El buen desempeño de los estudiantes en las pruebas de matemática parece estar obstaculizado también por problemas de índole no matemática. Ello se hace más claro en los ejercicios que requieren para su correcta resolución poner en obra escasas o nulas competencias matemáticas. Por ejemplo, la capacidad de leer e interpretar tablas de doble entrada.
Un ejercicio de esas características (véase recuadro “Indicadores económicos”) que formaba parte de la evaluación de 2009 sólo pudo ser resuelto correctamente por el 43 por ciento de los estudiantes. Obsérvese que las dificultades matemáticas de ese ejercicio son prácticamente inexistentes. Para resolverlo sólo era necesario ordenar los países según su desempeño en cada uno de los indicadores y elegir el indicador a partir del cual se obtenía el orden requerido en la letra del problema. Que un ejercicio tan sencillo haya sido resuelto incorrectamente por más de la mitad de los escolares indica inequívocamente que algunas de las dificultades que están en juego son de índole extramatemática.
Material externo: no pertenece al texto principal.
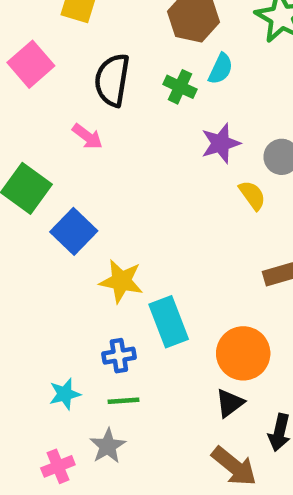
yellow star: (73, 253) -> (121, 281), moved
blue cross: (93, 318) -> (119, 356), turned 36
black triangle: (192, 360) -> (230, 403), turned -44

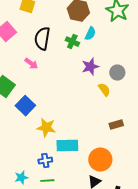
cyan rectangle: (169, 322) -> (67, 146), turned -70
Son muchos y muy diversos los obstáculos de esa naturaleza que pueden estar operando. Otra vez, sin pretensión de exhaustividad, algunos de esos problemas posiblemente sean: falta de atención en la lectura de la letra del problema, las carencias en materia de comprensión lectora que dificultan el entendimiento de los enunciados, la escasa capacidad de concentración y la falta de costumbre de comprobar los resultados.
CODA FINAL. Uruguay necesita más científicos aplicados. En particular, más ingenieros. Hay quienes piensan (como el presidente de la República) que eso se consigue desalentando a los jóvenes en edad universitaria que tienen la intención de seguir una carrera humanística o social. El periodista argentino Andrés Oppenheimer opina lo mismo. Dice que en América Latina hay demasiados filósofos. No es cierto. Sí es cierto, en cambio, que hay demasiados charlatanes. Como él, por ejemplo.
En vez de perder el tiempo discutiendo qué disciplinas y qué formaciones sobran, estorban o dificultan el progreso, sería mucho más útil empezar a ocuparnos de cómo enseñar a los niños qué es un promedio y qué es una fracción. Seguro que de ese modo conseguiríamos más ingenieros y también mejores ciudadanos. n
* Además de desempeñarse ocasionalmente como periodista, el autor es asistente técnico del Programa de Fortalecimiento del Razonamiento Lógico-Matemático (Pro Razona) de la anep. Esta nota incorpora muchos elementos de análisis surgidos en el seno de ese programa. Sin embargo, ni el programa ni las personas que lo integran tienen responsabilidad alguna por los juicios que son vertidos en estas líneas.